官网https://prometheus.io/下载安装: exporter下载官网
wget https://github.com/prometheus/prometheus/releases/download/v2.16.0/prometheus-2.16.0.linux-amd64.tar.gz
tar zxvf prometheus-2.16.0.linux-amd64.tar.gz
mv prometheus-2.16.0.linux-amd64 /usr/local/prometheus
cd /usr/local/prometheus
修改配置文件底部监控本机:
vim prometheus.yml
scrape_configs:
- job_name: 'prometheus'
static_configs:
# 监控本地及端口
- targets: ['localhost:9090']
启动服务:
./prometheus --config.file=prometheus.yml
1、放在后台:
用screen工具
screen
./prometheus --config.file=prometheus.yml
#ctrl+a+d退运行出
#查看后台
screen -ls
#查看前台
screen -r 进程ID
2.添加开机自启动
2.1添加用户
# 添加用户,后期用此账号启动服务
groupadd prometheus
useradd -g prometheus -s /sbin/nologin prometheus
# 赋权
cd ~
chown -R prometheus:prometheus /usr/local/prometheus/
# 创建prometheus运行数据目录
#mkdir -p /var/lib/prometheus
#chown -R prometheus:prometheus /var/lib/prometheus/
2.2设置开机启动
vi /usr/lib/systemd/system/prometheus.service
[Unit]
Description=Prometheus
Documentation=https://prometheus.io/
After=network.target
[Service]
# Type设置为notify时,服务会不断重启
Type=simple
User=prometheus
# --storage.tsdb.path是可选项,默认数据目录在运行目录的./dada目录中
ExecStart=/usr/local/prometheus/prometheus --config.file=/usr/local/prometheus/prometheus.yml --storage.tsdb.path=/usr/local/prometheus/data --storage.tsdb.retention=15d
Restart=on-failure
[Install]
WantedBy=multi-user.target
chown prometheus:prometheus /usr/lib/systemd/system/prometheus.service
2.3设置iptables
vi /etc/sysconfig/iptables
-A INPUT -p tcp -m state --state NEW -m tcp --dport 9090 -j ACCEPT
service iptables restart
systemctl enable prometheus
systemctl start prometheus
测试访问:http://localhost:9090
Docker安装:
docker run -p 9090:9090 -v /tmp/prometheus.yml:/etc/prometheus/prometheus.yml prom/prometheus
promethous原配置文件:
# my global config
global:
scrape_interval: 15s # 采集间隔Set the scrape interval to every 15 seconds. Default is every 1 minute.

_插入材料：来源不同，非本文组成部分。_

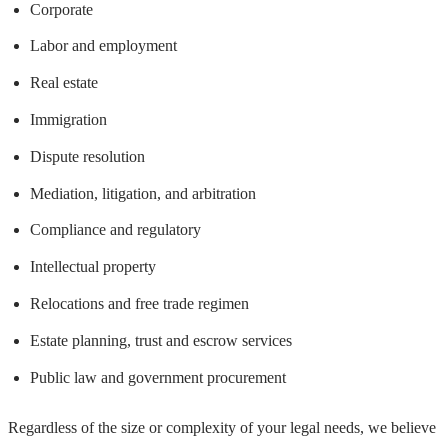
Corporate
Labor and employment
Real estate
Immigration
Dispute resolution
Mediation, litigation, and arbitration
Compliance and regulatory
Intellectual property
Relocations and free trade regimen
Estate planning, trust and escrow services
Public law and government procurement
Regardless of the size or complexity of your legal needs, we believe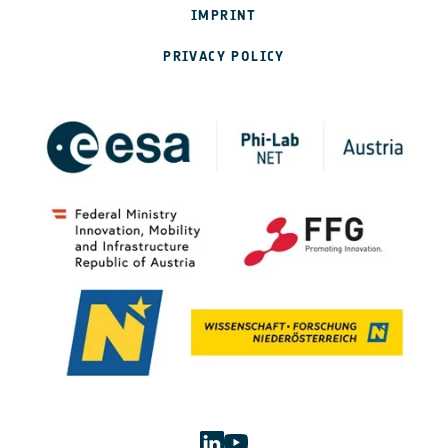
IMPRINT
PRIVACY POLICY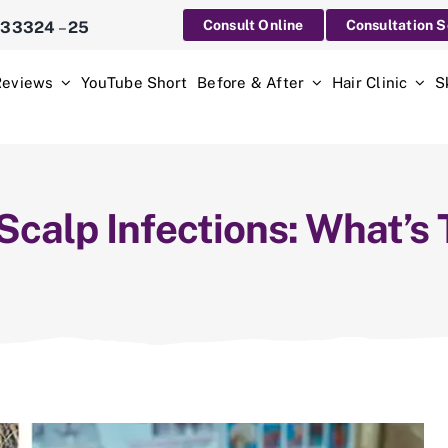
Consult Online
Consultation 
233324
–
25
Reviews
YouTube Short
Before & After
Hair Clinic
S
 Scalp Infections: What’s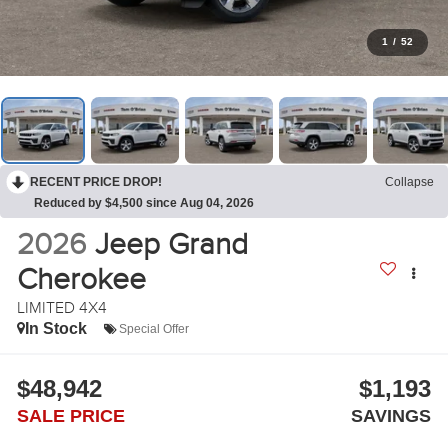
1
/
52
RECENT PRICE DROP!
Collapse
Reduced by $4,500 since Aug 04, 2026
2026
Jeep Grand
Cherokee
LIMITED 4X4
In Stock
Special Offer
$48,942
$1,193
SALE PRICE
SAVINGS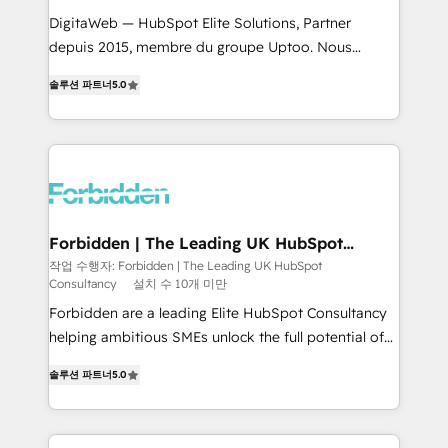
for better adoption. 🔹 Custom Solutions: Build
DigitaWeb — HubSpot Elite Solutions, Partner
tailored apps, workflows, and configurations. We are
depuis 2015, membre du groupe Uptoo. Nous
SOC 2 Type II and ISO 27001 certified, reinforcing
aidons les ETI et PME B2B à unifier Marketing,
솔루션 파트너
5.0
our commitment to data security and compliance. At
Ventes et Service sur HubSpot grâce à la Revenue
OneMetric, we help revenue teams focus on the
Architecture : alignement des équipes, pipeline
OneMetric that matters most: revenue.
prévisible, croissance mesurable. 🔌 Intégrations
complexes : ERP (Divalto, Sage X3, Cegid, Pennylane,
Dynamics..), VOIP (Aircall, Ringover, Modjo), Shopify,
Oneflow. 💻 Développements custom : CRM UI
Extensions (React), Serverless Node.js, Custom
Forbidden | The Leading UK HubSpot
Consultancy
Objects, thèmes HubL, agents IA & Breeze AI. 🎯
작업 수행자: Forbidden | The Leading UK HubSpot
Consultancy
설치 수 10개 미만
Secteurs : Industrie, Distribution B2B, SaaS, Services
B2B, Immobilier, Viticulture, Finance. 🚀 Nos livrables
Forbidden are a leading Elite HubSpot Consultancy
: migration sécurisée, implémentation Marketing +
helping ambitious SMEs unlock the full potential of
Sales + Service Hub, synchronisation ERP ↔
HubSpot. Too many businesses invest in HubSpot
솔루션 파트너
5.0
HubSpot temps réel, formation équipes. 🏆 +350
but never see the ROI they expected due to poor
projets livrés. Accrédités HubSpot CRM
adoption, messy data, and disconnected teams
Implementation, Data Migration & Custom
getting in the way. That’s where we come in. We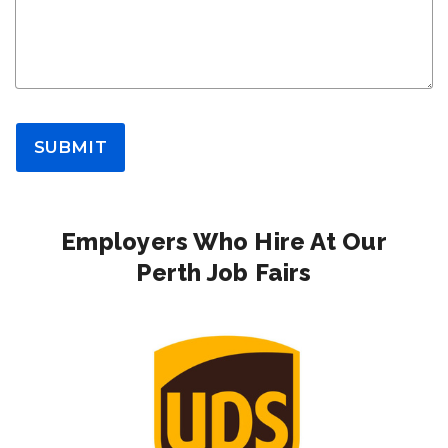
SUBMIT
Employers Who Hire At Our
Perth Job Fairs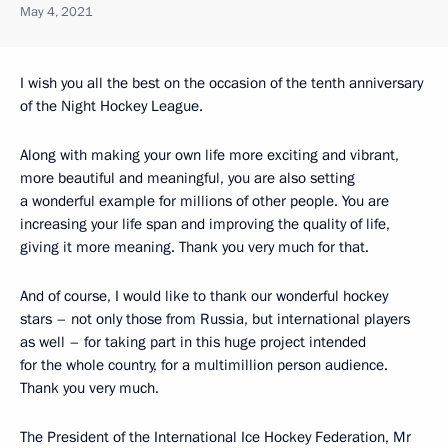
May 4, 2021
I wish you all the best on the occasion of the tenth anniversary
of the Night Hockey League.
Along with making your own life more exciting and vibrant,
more beautiful and meaningful, you are also setting
a wonderful example for millions of other people. You are
increasing your life span and improving the quality of life,
giving it more meaning. Thank you very much for that.
And of course, I would like to thank our wonderful hockey
stars – not only those from Russia, but international players
as well – for taking part in this huge project intended
for the whole country, for a multimillion person audience.
Thank you very much.
The President of the International Ice Hockey Federation, Mr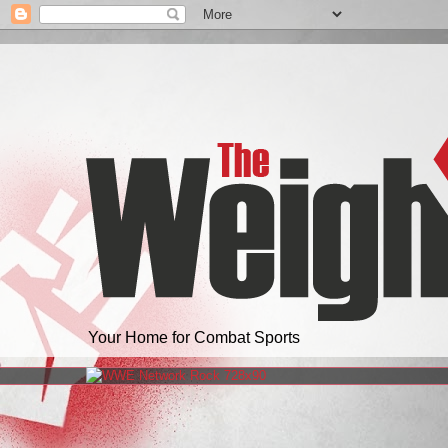
Your Home for Combat Sports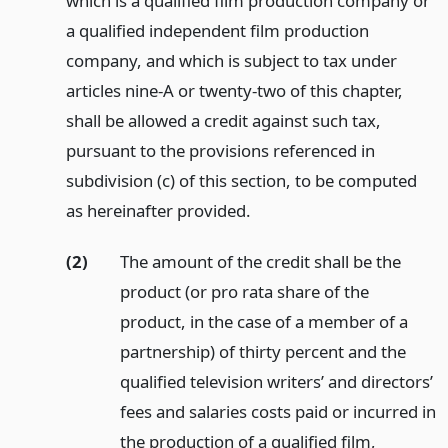
which is a qualified film production company or
a qualified independent film production
company, and which is subject to tax under
articles nine-A or twenty-two of this chapter,
shall be allowed a credit against such tax,
pursuant to the provisions referenced in
subdivision (c) of this section, to be computed
as hereinafter provided.
(2)
The amount of the credit shall be the
product (or pro rata share of the
product, in the case of a member of a
partnership) of thirty percent and the
qualified television writers’ and directors’
fees and salaries costs paid or incurred in
the production of a qualified film,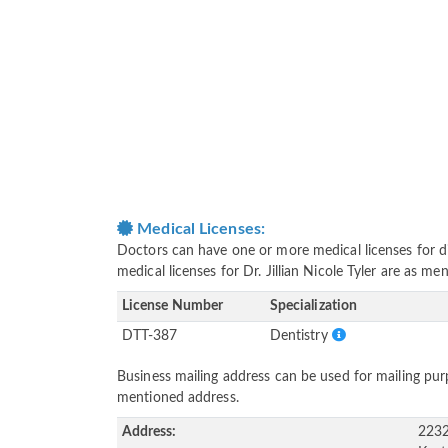
Medical Licenses:
Doctors can have one or more medical licenses for diff
medical licenses for Dr. Jillian Nicole Tyler are as m
License Number
Specialization
DTT-387
Dentistry
Business mailing address can be used for mailing purp
mentioned address.
Address:
2232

evaluation_interval: 15s # 监控规则评估时间间隔Evaluate rules every 15 seconds. The default is every 1 minute.
# scrape_timeout is set to the global default (10s).
# Alertmanager configuration
alerting:
alertmanagers:
- static_configs:
- targets:
# - alertmanager:9093
# Load rules once and periodically evaluate them according to the global 'evaluation_interval'.
rule_files:
# - "first_rules.yml"
# - "second_rules.yml"
# A scrape configuration containing exactly one endpoint to scrape:
# Here it's Prometheus itself.
scrape_configs:
# The job name is added as a label `job=<job_name>` to any timeseries scraped from this config.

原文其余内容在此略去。